[Data records]
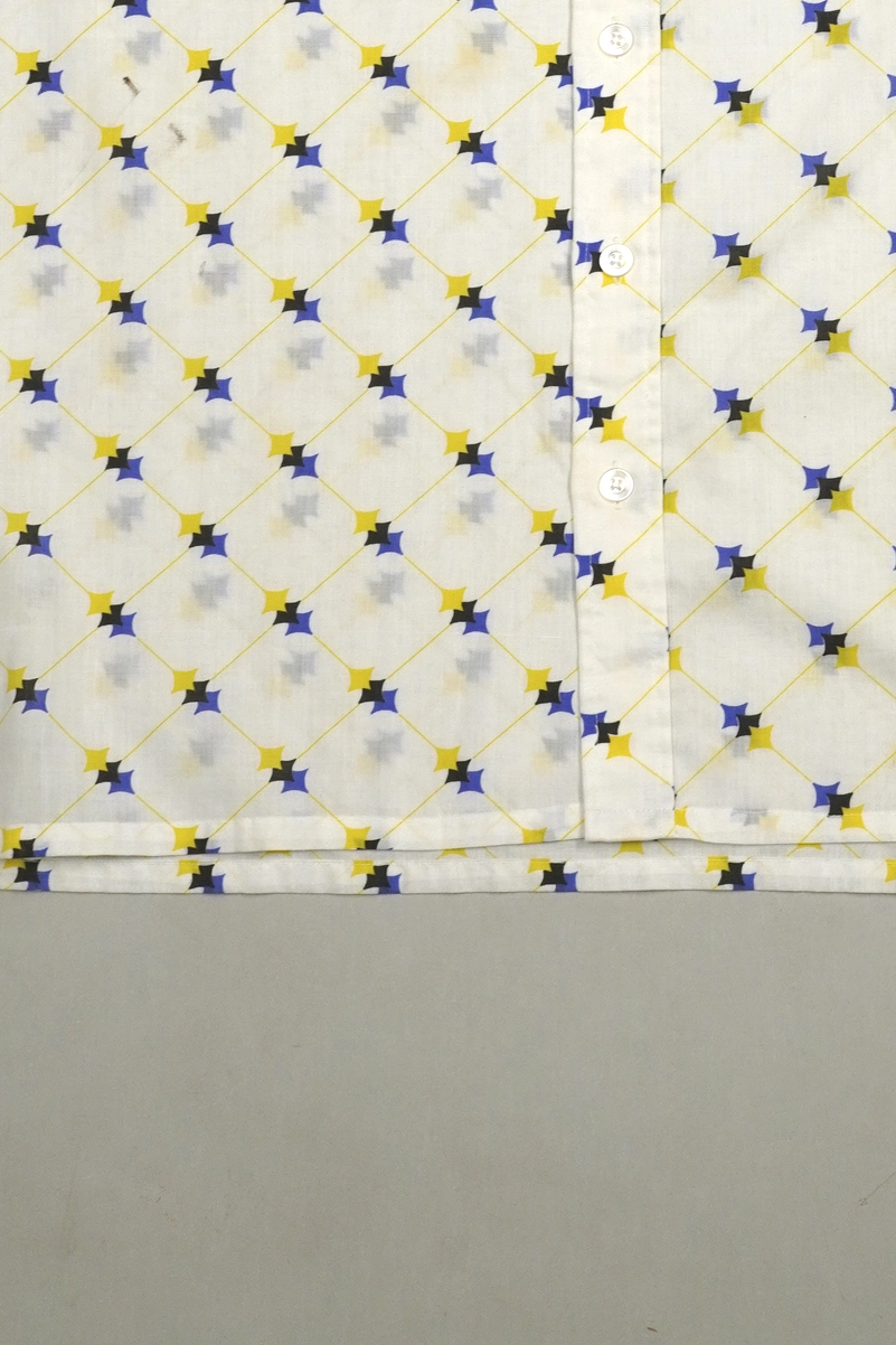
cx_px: 668
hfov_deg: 11.9
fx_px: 4294
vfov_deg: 17.4
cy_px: 38
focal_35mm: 115
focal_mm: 32
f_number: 7.1
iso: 400
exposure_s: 1/80
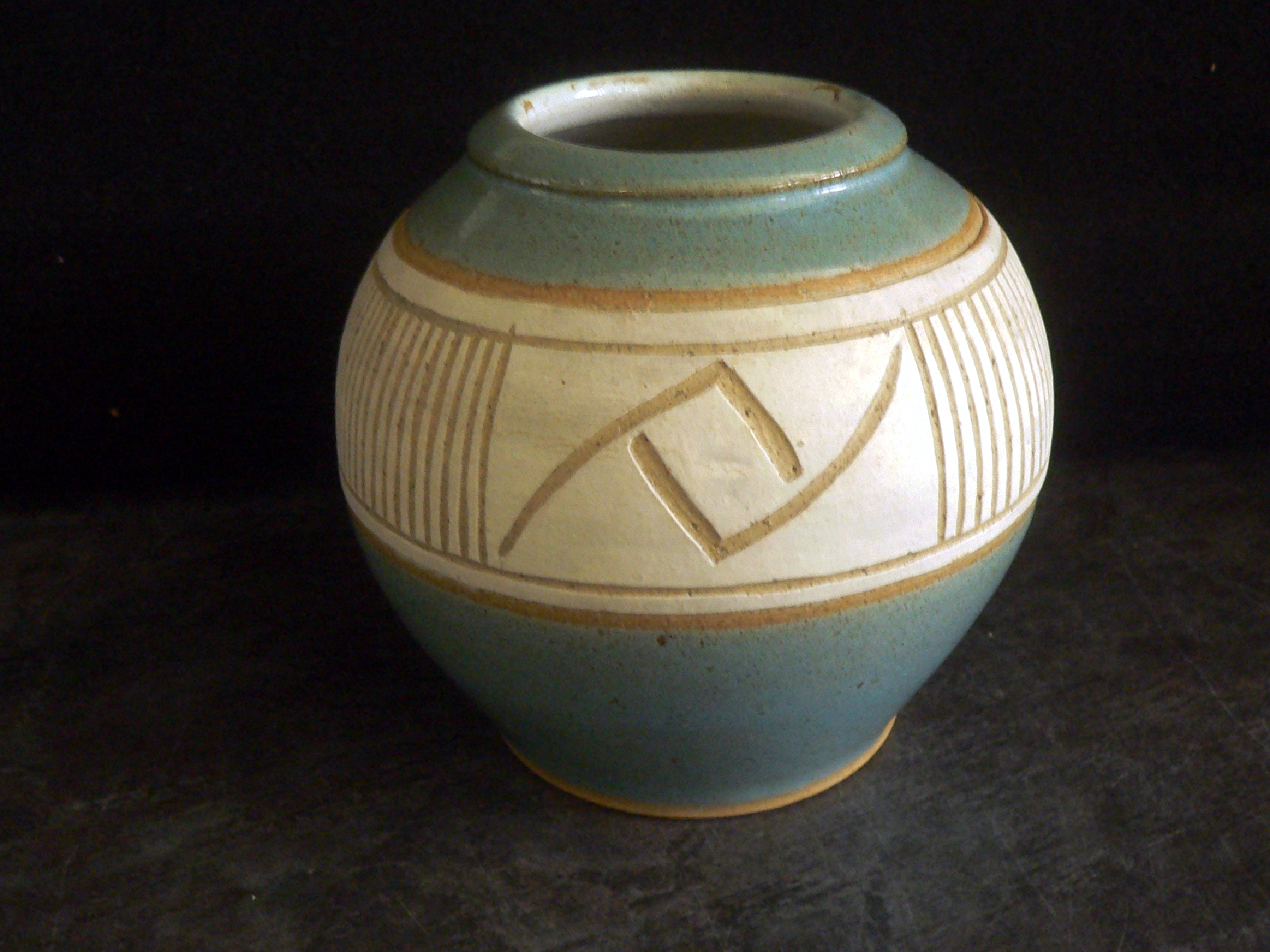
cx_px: 635
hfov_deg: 51.4
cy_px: 476
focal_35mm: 36
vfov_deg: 39.7
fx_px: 1321
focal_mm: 6
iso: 400
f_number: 2.8
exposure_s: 1/4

◆ THE TASK
Print every entry above again without changing a word, and omit the pictures.

◆ ANSWER BOX
cx_px: 668
hfov_deg: 11.9
fx_px: 4294
vfov_deg: 17.4
cy_px: 38
focal_35mm: 115
focal_mm: 32
f_number: 7.1
iso: 400
exposure_s: 1/80
cx_px: 635
hfov_deg: 51.4
cy_px: 476
focal_35mm: 36
vfov_deg: 39.7
fx_px: 1321
focal_mm: 6
iso: 400
f_number: 2.8
exposure_s: 1/4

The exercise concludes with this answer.